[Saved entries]
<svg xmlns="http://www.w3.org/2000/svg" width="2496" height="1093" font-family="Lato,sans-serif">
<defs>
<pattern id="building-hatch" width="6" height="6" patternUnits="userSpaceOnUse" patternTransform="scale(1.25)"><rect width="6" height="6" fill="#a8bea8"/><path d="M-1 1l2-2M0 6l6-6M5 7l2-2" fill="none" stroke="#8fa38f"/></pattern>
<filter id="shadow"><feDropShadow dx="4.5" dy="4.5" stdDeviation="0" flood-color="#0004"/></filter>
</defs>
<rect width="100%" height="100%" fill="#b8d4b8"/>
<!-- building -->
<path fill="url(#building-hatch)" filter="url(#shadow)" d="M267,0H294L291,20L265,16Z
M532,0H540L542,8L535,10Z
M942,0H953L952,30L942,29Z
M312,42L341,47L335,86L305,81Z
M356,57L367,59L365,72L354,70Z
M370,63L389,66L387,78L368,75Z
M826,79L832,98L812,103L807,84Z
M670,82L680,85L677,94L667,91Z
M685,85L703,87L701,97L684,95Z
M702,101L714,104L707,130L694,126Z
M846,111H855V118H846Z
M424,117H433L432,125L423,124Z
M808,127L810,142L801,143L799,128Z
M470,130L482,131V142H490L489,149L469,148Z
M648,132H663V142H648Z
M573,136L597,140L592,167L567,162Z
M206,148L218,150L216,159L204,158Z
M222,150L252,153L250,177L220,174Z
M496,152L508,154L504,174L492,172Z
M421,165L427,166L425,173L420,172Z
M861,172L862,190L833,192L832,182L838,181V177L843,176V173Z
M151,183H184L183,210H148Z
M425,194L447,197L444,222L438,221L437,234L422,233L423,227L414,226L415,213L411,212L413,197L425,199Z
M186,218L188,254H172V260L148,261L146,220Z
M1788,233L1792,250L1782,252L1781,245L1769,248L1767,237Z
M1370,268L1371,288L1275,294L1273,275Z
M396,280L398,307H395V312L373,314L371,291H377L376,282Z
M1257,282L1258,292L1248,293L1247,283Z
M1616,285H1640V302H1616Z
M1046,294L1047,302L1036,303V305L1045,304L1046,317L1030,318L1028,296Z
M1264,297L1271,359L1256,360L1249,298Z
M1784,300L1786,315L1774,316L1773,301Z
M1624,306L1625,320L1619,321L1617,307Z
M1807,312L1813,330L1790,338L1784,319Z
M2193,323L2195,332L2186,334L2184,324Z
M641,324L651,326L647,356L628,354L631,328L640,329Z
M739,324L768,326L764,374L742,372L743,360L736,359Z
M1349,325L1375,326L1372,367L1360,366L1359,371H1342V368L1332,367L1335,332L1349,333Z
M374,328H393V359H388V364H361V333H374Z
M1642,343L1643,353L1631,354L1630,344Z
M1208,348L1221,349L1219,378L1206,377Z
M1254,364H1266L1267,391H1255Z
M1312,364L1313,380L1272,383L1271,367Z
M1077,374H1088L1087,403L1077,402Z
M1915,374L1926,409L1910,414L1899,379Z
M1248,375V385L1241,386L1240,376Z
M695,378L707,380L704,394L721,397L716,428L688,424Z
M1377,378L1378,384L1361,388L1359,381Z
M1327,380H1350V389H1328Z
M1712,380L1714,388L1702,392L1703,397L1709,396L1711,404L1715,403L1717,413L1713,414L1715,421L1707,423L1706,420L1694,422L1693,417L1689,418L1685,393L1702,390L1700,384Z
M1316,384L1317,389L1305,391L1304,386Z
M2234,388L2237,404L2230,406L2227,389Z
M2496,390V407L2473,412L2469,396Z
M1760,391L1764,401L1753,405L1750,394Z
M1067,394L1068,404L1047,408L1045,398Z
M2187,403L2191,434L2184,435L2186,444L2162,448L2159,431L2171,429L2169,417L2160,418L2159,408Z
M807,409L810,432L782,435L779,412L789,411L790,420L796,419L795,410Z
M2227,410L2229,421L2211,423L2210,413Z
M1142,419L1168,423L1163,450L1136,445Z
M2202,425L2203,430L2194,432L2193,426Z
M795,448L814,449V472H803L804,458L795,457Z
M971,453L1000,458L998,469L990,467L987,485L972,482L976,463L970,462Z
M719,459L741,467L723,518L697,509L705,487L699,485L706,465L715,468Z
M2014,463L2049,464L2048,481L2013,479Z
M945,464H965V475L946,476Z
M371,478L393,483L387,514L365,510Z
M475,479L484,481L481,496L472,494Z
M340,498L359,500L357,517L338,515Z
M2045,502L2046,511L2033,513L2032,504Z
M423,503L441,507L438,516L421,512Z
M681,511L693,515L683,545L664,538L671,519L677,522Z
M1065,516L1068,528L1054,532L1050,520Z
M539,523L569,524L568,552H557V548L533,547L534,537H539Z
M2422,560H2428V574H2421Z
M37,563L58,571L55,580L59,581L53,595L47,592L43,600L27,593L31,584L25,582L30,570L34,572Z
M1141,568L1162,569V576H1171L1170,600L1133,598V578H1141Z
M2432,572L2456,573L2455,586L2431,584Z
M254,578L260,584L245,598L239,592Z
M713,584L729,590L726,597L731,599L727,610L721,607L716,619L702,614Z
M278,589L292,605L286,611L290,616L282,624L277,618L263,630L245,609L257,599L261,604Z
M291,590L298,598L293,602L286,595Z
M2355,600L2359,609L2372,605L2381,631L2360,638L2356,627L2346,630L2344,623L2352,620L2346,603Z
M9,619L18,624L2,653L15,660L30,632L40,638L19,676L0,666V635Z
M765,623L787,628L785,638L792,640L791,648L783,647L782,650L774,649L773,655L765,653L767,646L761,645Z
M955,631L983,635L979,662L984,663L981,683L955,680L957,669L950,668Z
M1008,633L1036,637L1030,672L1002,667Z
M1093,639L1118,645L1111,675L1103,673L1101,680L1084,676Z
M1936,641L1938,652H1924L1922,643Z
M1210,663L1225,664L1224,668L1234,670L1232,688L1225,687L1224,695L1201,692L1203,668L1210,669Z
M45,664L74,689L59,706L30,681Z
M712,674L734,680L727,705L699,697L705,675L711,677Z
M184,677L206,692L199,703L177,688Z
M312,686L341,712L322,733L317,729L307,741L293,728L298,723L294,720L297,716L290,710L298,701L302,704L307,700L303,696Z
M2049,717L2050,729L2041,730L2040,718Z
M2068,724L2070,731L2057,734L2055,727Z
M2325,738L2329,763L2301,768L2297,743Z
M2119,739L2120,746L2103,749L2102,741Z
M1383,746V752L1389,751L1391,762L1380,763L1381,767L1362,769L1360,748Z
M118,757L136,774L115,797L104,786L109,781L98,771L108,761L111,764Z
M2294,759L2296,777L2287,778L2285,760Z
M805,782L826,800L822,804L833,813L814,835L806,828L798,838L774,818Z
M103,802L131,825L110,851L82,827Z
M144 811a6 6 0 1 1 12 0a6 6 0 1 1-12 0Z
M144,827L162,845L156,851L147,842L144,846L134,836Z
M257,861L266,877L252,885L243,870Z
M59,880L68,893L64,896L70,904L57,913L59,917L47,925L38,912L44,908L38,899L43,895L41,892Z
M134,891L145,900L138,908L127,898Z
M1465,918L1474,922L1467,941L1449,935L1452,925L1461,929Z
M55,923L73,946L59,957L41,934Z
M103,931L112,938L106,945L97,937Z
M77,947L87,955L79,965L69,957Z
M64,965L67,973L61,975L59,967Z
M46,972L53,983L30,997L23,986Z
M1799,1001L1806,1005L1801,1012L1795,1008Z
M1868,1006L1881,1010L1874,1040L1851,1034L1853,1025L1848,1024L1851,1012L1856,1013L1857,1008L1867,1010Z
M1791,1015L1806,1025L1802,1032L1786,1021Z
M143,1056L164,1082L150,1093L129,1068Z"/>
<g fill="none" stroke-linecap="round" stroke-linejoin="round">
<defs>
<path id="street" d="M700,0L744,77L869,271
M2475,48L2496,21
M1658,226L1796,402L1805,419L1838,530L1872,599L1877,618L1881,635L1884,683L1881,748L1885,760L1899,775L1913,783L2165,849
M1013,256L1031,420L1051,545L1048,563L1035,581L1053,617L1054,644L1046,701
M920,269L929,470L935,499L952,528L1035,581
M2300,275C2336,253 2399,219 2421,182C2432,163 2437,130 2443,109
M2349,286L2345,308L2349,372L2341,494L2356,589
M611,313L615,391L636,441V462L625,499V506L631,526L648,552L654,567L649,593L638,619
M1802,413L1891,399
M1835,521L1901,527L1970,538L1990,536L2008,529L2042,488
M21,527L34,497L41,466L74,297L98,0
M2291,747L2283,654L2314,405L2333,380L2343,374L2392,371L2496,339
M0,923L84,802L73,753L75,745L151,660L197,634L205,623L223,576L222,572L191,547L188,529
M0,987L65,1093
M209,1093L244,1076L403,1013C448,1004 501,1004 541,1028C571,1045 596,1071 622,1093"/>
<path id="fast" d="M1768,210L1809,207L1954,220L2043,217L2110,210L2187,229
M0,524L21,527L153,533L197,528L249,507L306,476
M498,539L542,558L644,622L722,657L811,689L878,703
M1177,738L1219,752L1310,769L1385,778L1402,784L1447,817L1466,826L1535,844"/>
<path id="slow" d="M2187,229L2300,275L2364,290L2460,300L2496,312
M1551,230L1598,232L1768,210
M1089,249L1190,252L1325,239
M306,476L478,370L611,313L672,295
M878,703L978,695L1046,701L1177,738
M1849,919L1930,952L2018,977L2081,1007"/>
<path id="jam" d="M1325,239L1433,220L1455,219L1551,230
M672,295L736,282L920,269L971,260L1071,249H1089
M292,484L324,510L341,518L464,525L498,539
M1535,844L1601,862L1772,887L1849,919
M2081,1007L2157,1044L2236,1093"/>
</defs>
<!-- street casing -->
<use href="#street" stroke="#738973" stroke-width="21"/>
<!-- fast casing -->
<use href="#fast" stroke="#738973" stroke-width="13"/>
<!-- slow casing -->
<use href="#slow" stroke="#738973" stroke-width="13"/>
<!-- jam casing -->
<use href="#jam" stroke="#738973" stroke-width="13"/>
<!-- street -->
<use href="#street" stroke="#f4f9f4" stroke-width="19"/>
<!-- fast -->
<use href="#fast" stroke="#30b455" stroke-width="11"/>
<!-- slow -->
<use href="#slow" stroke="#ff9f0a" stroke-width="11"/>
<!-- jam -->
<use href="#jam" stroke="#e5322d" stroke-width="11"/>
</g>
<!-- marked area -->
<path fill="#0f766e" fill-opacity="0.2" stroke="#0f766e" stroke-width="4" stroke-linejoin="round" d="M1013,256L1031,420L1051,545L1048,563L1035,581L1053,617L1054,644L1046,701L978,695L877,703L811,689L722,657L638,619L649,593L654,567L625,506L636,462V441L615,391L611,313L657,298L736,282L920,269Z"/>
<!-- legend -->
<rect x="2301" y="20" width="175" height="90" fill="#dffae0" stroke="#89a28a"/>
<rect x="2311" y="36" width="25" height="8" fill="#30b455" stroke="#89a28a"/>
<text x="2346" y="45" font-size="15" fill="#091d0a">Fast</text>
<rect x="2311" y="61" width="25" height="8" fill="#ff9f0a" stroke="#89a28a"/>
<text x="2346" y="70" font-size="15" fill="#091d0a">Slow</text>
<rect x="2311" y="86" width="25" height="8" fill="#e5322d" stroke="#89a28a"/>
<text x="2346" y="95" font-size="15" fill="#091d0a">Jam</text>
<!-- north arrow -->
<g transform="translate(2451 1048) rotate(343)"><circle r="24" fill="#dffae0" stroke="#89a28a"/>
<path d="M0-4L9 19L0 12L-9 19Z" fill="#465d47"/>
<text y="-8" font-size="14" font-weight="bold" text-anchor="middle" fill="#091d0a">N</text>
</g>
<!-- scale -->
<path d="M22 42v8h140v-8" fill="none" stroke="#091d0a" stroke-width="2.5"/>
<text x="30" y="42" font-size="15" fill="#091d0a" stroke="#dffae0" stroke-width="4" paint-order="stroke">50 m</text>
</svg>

--

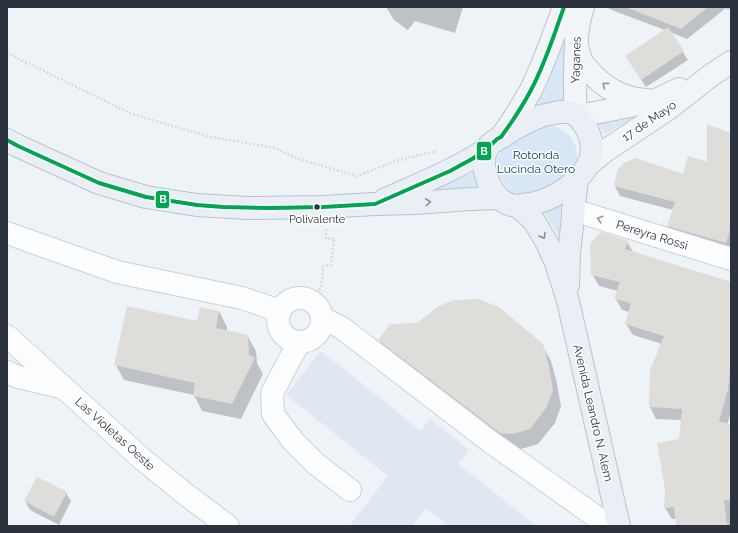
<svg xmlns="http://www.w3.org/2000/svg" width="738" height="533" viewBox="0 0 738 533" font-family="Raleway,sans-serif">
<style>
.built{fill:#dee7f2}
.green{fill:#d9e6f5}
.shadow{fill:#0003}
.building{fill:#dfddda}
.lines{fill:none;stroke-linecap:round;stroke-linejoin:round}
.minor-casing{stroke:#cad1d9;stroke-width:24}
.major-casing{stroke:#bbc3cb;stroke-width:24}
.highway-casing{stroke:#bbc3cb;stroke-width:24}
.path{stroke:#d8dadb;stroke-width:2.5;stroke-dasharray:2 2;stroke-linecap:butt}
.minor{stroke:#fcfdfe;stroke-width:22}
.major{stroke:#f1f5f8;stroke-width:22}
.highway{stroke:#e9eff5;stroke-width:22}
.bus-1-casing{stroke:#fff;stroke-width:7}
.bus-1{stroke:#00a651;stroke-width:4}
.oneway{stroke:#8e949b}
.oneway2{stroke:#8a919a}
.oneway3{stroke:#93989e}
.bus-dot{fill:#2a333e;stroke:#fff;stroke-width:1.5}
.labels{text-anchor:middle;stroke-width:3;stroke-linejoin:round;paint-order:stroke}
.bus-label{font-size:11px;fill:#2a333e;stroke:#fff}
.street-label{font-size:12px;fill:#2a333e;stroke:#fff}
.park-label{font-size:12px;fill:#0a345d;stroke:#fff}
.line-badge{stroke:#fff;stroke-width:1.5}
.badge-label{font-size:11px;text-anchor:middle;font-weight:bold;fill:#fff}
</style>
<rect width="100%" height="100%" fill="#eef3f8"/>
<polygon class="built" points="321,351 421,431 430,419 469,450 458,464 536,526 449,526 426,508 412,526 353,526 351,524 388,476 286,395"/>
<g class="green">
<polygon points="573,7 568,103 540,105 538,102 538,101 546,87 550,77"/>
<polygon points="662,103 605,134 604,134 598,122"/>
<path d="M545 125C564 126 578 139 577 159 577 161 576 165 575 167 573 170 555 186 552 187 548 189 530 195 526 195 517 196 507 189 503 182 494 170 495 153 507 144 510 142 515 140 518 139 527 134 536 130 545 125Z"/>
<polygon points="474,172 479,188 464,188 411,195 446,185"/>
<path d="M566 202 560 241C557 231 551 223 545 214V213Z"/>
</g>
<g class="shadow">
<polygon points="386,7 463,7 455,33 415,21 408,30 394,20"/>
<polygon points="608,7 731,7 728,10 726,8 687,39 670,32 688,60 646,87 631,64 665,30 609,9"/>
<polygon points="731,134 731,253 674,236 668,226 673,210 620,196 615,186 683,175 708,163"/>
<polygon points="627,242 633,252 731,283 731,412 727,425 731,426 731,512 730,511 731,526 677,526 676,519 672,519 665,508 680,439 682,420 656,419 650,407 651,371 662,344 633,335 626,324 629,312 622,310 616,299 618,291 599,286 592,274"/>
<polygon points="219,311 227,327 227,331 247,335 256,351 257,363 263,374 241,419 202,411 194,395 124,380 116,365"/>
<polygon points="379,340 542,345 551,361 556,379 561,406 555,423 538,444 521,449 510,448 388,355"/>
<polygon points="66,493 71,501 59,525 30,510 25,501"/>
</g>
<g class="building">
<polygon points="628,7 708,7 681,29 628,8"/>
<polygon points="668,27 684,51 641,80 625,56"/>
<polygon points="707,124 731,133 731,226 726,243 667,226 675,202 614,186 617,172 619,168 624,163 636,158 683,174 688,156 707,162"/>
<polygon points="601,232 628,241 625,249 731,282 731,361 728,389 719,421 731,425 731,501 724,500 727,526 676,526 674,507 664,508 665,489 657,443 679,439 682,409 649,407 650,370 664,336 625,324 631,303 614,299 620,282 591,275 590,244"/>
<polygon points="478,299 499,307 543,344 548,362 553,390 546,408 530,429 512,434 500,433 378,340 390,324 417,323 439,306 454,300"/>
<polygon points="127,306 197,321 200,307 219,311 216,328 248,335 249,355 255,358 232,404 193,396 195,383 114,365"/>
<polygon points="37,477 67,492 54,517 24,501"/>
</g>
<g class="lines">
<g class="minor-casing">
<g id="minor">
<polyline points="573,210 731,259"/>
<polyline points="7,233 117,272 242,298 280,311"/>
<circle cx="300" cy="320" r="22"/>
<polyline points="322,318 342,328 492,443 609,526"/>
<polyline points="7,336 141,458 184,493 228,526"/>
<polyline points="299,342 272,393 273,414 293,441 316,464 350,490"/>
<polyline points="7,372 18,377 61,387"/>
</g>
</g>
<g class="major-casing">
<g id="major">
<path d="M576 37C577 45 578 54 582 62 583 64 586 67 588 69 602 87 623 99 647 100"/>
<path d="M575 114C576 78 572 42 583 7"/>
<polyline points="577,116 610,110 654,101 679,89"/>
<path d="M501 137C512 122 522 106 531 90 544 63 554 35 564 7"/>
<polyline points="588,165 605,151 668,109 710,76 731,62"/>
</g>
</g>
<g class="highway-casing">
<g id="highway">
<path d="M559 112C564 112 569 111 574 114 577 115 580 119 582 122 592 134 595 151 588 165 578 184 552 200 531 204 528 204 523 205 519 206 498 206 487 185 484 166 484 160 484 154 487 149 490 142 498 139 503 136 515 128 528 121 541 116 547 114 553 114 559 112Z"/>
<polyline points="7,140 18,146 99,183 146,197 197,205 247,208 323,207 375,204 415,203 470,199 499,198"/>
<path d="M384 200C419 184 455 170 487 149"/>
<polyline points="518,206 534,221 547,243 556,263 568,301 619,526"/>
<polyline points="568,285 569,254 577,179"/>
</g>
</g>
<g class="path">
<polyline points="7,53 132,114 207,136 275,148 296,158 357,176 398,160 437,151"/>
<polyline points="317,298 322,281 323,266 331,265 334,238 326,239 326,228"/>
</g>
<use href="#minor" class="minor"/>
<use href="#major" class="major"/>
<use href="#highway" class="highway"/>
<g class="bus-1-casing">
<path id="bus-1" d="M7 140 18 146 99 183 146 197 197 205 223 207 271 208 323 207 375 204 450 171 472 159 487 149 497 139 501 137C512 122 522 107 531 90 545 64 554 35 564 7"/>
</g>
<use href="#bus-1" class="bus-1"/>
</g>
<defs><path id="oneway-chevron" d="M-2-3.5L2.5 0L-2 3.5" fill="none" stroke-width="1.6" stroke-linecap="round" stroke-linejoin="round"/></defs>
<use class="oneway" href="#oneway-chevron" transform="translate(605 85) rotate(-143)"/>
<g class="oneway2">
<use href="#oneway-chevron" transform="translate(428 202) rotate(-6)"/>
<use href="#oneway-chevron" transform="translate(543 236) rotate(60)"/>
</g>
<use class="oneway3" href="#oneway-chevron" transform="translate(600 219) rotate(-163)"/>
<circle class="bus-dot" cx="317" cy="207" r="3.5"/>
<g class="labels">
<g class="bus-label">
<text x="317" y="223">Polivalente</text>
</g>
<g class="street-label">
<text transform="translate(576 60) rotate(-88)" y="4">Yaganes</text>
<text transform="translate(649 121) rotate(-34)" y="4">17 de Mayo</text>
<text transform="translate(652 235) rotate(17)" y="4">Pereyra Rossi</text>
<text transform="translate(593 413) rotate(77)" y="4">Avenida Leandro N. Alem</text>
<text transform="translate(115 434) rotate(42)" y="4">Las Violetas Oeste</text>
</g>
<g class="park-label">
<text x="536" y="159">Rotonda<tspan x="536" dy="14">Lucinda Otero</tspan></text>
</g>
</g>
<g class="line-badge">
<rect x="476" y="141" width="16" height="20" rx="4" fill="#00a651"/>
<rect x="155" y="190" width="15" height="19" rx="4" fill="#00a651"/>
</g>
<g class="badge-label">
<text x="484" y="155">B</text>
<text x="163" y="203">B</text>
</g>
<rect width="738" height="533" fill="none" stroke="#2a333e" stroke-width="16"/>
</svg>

Aim of the task: Find every line in the records that uses the string "lines", then copy it.

Written answer:
.lines{fill:none;stroke-linecap:round;stroke-linejoin:round}
<g class="lines">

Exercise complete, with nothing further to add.